Tetsuya Sato, Alejandro Aguirre, Gilles Barthe, Marco Gaboardi, Deepak Garg, and Justin Hsu. 2019. “Formal Verification of Higher-Order Probabilistic Programs.” Principles of Programming Languages (POPL). PDFAbstract
Probabilistic programming provides a convenient lingua franca for writing succinct and rigorous descriptions of probabilistic models and inference tasks. Several probabilistic programming languages, including Anglican, Church or Hakaru, derive their expressiveness from a powerful combination of continuous distributions, conditioning, and higher-order functions. Although very important for practical applications, these features raise fundamental challenges for program semantics and verification. Several recent works offer promising answers to these challenges, but their primary focus is on foundational semantics issues. In this paper, we take a step further by developing a suite of logics, collectively named PPV, for proving properties of programs written in an expressive probabilistic higher-order language with continuous sampling operations and primitives for conditioning distributions. Our logics mimic the comfortable reasoning style of informal proofs using carefully selected axiomatizations of key results from probability theory. The versatility of our logics is illustrated through the formal verification of several intricate examples from statistics, probabilistic inference, and machine learning. We further show expressiveness by giving sound embeddings of existing logics. In particular, we do this in a parametric way by showing how the semantics idea of (unary and relational) ⊤⊤-lifting can be internalized in our logics. The soundness of PPV follows by interpreting programs and assertions in quasi-Borel spaces (QBS), a recently proposed variant of Borel spaces with a good structure for interpreting higher order probabilistic programs.

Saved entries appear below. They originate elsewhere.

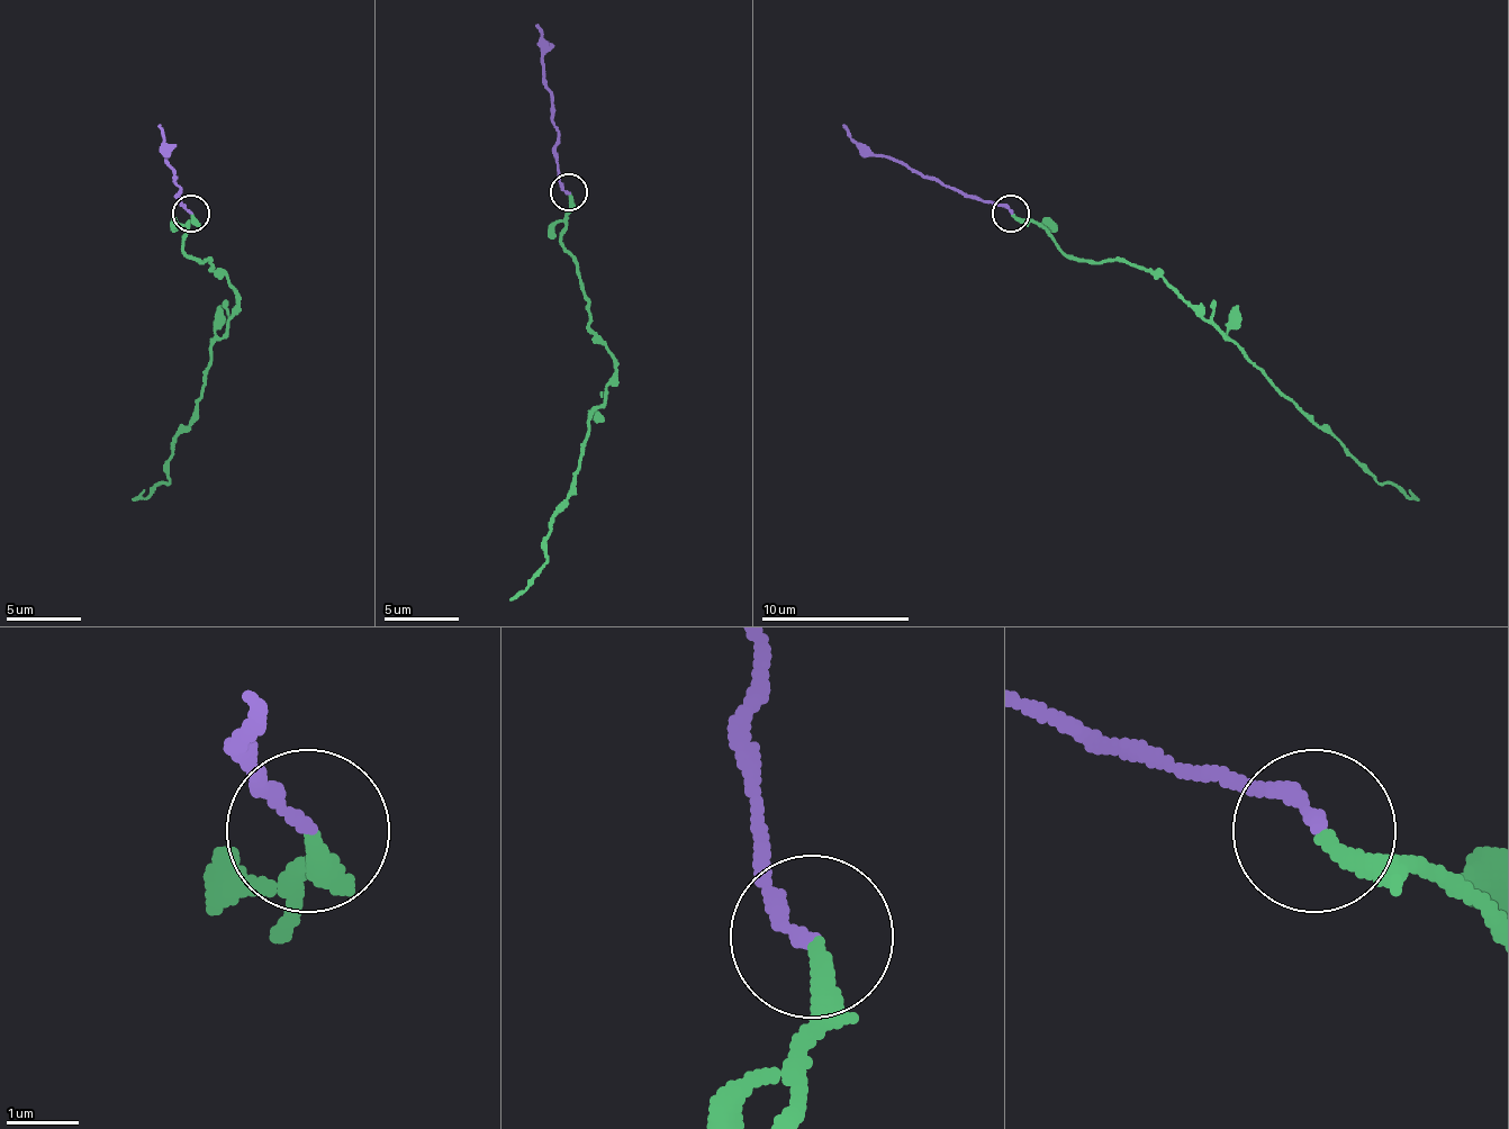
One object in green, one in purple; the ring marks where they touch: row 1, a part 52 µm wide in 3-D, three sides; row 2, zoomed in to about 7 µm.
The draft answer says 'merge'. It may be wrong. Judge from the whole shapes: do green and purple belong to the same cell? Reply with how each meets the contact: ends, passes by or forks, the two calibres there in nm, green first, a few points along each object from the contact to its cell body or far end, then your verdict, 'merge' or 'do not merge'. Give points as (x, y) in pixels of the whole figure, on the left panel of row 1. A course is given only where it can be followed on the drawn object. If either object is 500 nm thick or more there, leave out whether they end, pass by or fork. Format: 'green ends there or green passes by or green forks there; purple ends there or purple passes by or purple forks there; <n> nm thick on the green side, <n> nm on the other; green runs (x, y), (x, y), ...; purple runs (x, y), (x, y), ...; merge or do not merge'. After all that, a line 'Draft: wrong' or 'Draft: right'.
green ends there; purple ends there; 260 nm thick on the green side, 220 nm on the other; green runs (190, 213), (182, 250), (235, 290), (235, 313), (213, 343), (197, 414), (175, 440), (168, 485), (130, 499); purple runs (190, 213), (179, 201), (175, 171), (164, 160), (160, 123); merge
Draft: right

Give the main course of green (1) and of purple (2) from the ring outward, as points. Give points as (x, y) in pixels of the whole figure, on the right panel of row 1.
1: (1011, 213), (1033, 219), (1060, 250), (1082, 261), (1153, 269), (1205, 313), (1381, 485), (1399, 485), (1418, 499)
2: (1011, 213), (990, 201), (963, 198), (896, 160), (874, 156), (843, 123)

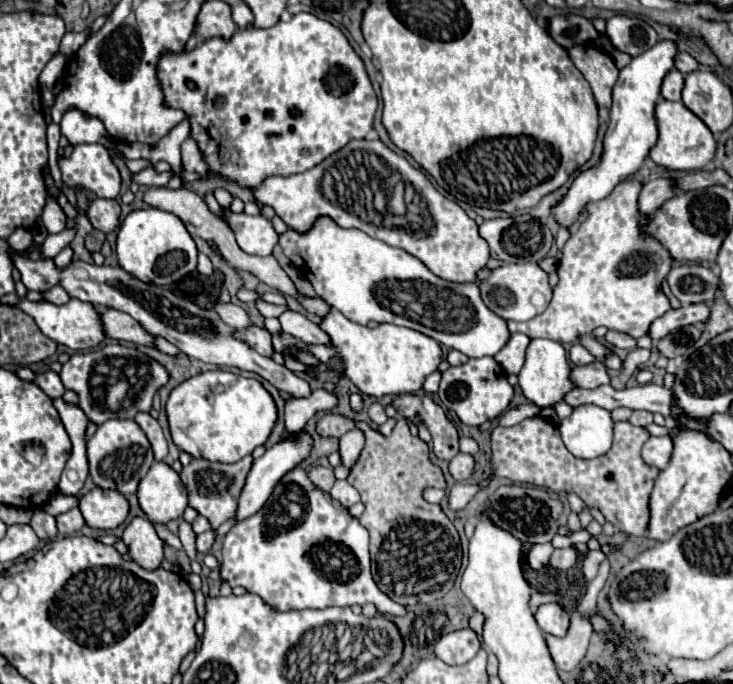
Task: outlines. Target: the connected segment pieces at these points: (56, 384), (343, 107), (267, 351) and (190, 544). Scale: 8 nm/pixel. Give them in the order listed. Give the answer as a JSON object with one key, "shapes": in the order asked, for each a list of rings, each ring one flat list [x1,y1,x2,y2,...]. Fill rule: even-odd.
{"shapes":[[[48,370,48,372,44,372,44,374,38,374,38,376,34,378,34,382,36,382,46,394,64,394,64,392,66,392,60,376,58,376,56,372,52,372,52,370]],[[306,12,292,16,290,22,280,20,272,28,258,30,246,26,230,40,212,38,202,42,194,52,164,56,160,60,160,82,164,84,168,104,190,116,190,134,196,138,210,170,242,188,254,188,272,174,306,172,350,140,366,138,378,110,378,98,364,64,346,36,330,22],[334,68,340,68,342,76,332,74,328,78,328,70]],[[250,326,246,330,238,330,236,336,240,336,242,340,246,340,256,352,260,352,262,356,270,356,272,354,272,336,268,330,260,328,260,326]],[[182,520,182,522,180,522,180,532,178,532,178,536,180,536,180,540,182,540,182,546,184,546,188,558,194,560,194,558,196,558,196,546,194,546,196,534,192,532,192,526]]]}

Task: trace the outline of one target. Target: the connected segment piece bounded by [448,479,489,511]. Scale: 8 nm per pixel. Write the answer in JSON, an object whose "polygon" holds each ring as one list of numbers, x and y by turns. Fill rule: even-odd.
{"polygon":[[489,479,480,484,455,485,448,493,449,508,455,511,463,509,473,496,480,490,488,487]]}

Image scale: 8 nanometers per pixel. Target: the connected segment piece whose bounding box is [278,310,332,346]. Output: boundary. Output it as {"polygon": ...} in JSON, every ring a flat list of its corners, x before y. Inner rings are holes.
{"polygon":[[284,312,278,316,280,324,282,324,282,332,306,342,306,344,322,344,322,346,330,346,332,340,330,336,314,322,310,322,304,314,298,312]]}

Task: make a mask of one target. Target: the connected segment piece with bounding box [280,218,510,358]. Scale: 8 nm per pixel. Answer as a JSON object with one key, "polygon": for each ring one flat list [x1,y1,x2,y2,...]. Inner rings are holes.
{"polygon":[[328,218,316,220,314,228,306,234,298,234,288,230,280,236,280,246,284,254,292,260,292,264,314,284,316,294,332,308,340,310,346,318,356,324,366,326,370,320,374,322,388,322,396,326,406,326,416,332,422,332,434,338,438,344,460,350,468,358,482,358,482,356,496,356,506,342,510,340,510,330,504,318,496,316,480,298,478,286,474,282,448,282,432,274,418,258,408,254,402,248,388,246,378,238,370,238,360,230,344,230]]}

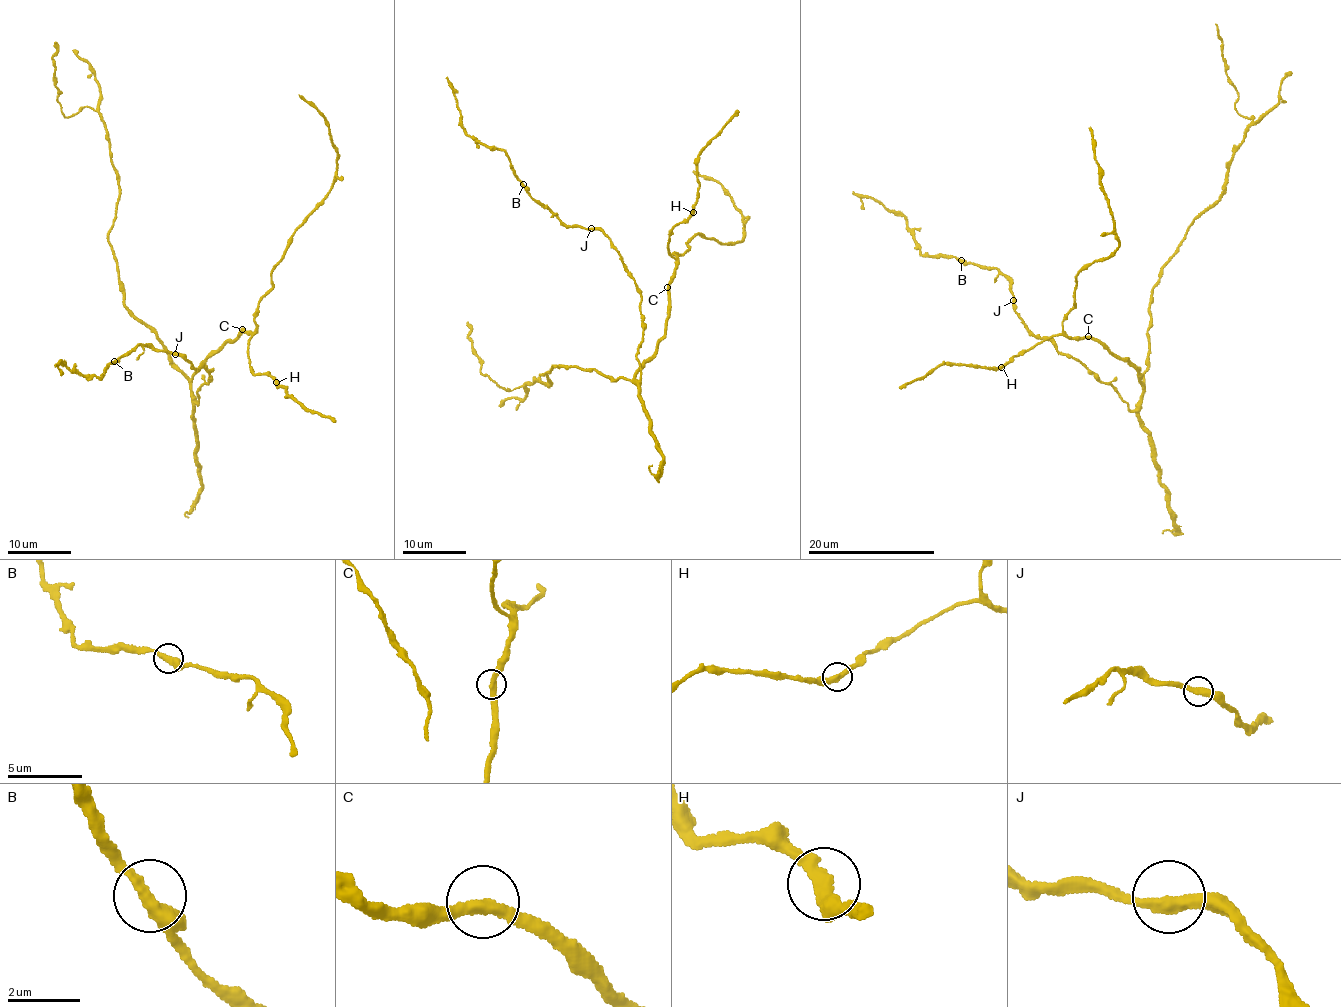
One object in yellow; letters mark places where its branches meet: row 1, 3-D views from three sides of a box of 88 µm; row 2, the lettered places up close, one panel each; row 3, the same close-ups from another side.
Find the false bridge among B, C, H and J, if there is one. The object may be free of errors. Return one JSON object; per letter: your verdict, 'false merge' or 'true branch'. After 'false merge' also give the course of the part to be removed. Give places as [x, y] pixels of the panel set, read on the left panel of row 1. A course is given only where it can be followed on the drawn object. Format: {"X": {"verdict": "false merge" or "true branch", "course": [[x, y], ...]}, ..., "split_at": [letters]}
{"B": {"verdict": "true branch"}, "C": {"verdict": "true branch"}, "H": {"verdict": "true branch"}, "J": {"verdict": "true branch"}, "split_at": []}

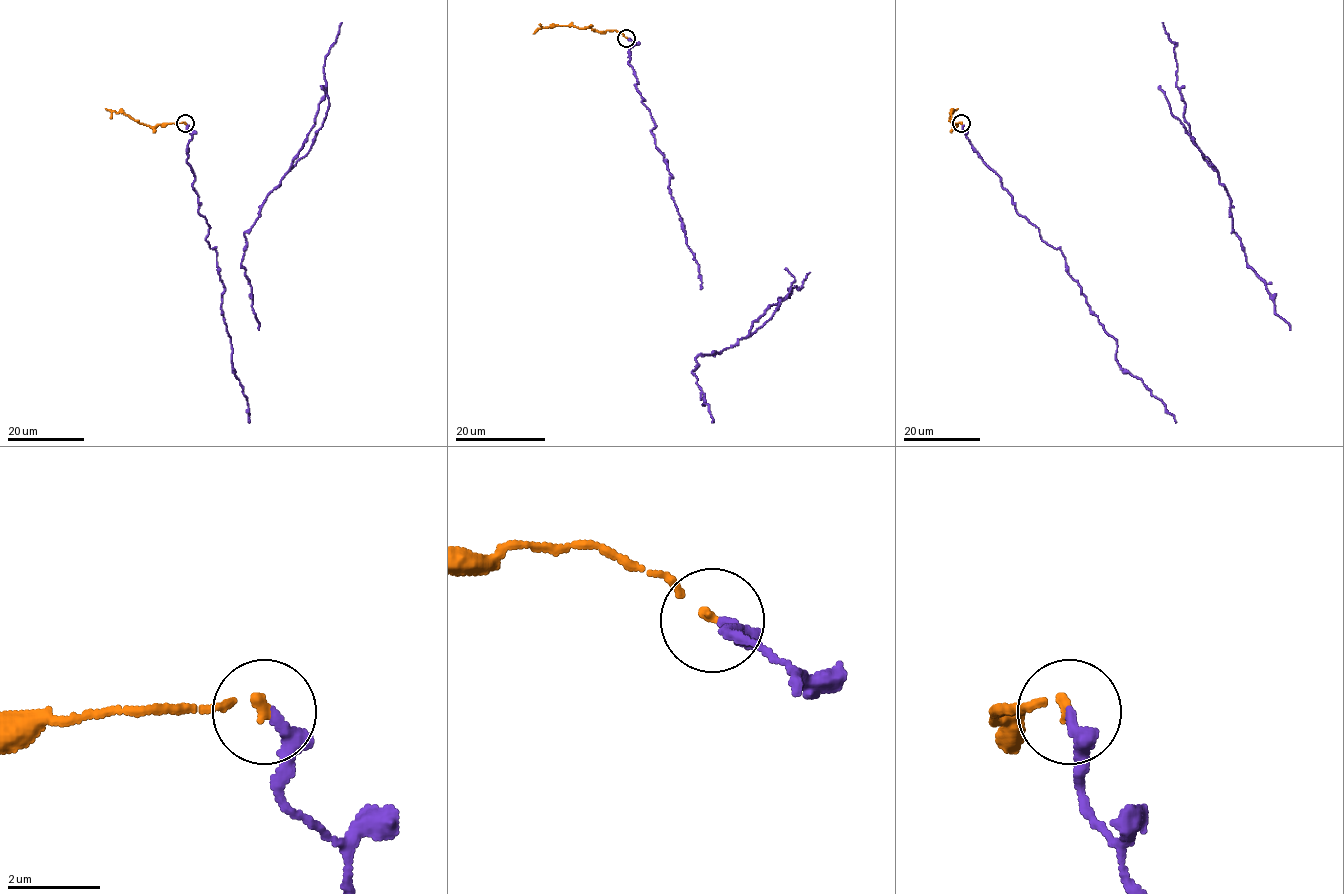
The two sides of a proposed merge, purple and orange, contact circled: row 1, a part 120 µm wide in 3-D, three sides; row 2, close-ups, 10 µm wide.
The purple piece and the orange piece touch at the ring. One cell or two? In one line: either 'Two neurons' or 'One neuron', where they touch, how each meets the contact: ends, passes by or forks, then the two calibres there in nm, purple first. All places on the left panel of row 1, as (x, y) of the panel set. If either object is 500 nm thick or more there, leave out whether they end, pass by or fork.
One neuron. Place: (185, 123). At the ring purple ends. At the ring orange ends. Thickness 320 nm (purple) against 180 nm

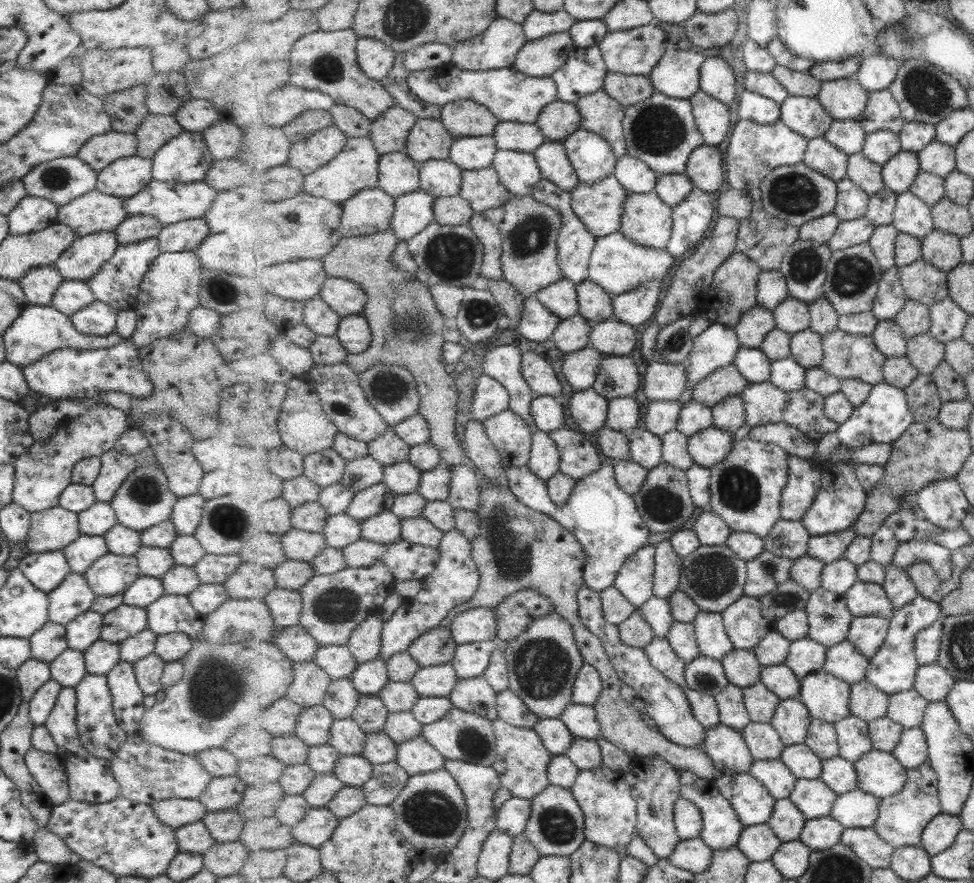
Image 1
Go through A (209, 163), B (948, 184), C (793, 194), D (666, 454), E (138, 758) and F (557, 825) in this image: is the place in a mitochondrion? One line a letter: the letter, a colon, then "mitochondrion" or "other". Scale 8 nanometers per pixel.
A: other
B: other
C: mitochondrion
D: other
E: other
F: mitochondrion

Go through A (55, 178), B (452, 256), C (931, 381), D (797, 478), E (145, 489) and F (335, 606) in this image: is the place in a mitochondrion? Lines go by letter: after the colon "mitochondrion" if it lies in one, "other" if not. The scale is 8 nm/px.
A: mitochondrion
B: mitochondrion
C: other
D: other
E: mitochondrion
F: mitochondrion

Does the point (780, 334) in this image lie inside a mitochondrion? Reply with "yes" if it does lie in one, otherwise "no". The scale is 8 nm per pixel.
no

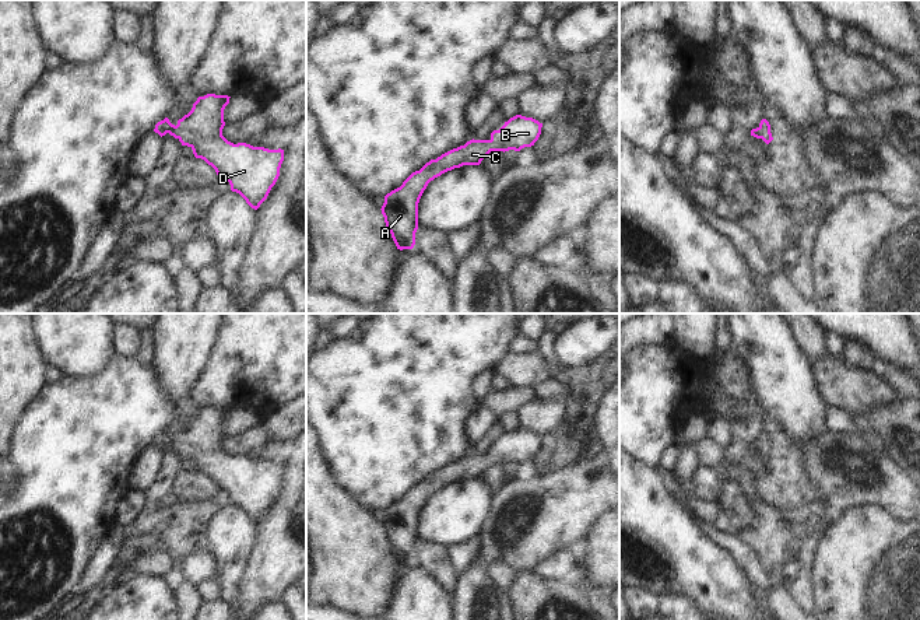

Philip S. Thomas, Bruno Castro da Silva, Andrew G. Barto, Stephen Giguere, Yuriy Brun, and Emma Brunskill. 2019. “Preventing undesirable behavior of intelligent machines.” Science, 366, 6468, Pp. 999–1004. Publisher's VersionAbstract
Intelligent machines using machine learning algorithms are ubiquitous, ranging from simple data analysis and pattern recognition tools to complex systems that achieve superhuman performance on various tasks. Ensuring that they do not exhibit undesirable behavior—that they do not, for example, cause harm to humans—is therefore a pressing problem. We propose a general and flexible framework for designing machine learning algorithms. This framework simplifies the problem of specifying and regulating undesirable behavior. To show the viability of this framework, we used it to create machine learning algorithms that precluded the dangerous behavior caused by standard machine learning algorithms in our experiments. Our framework for designing machine learning algorithms simplifies the safe and responsible application of machine learning.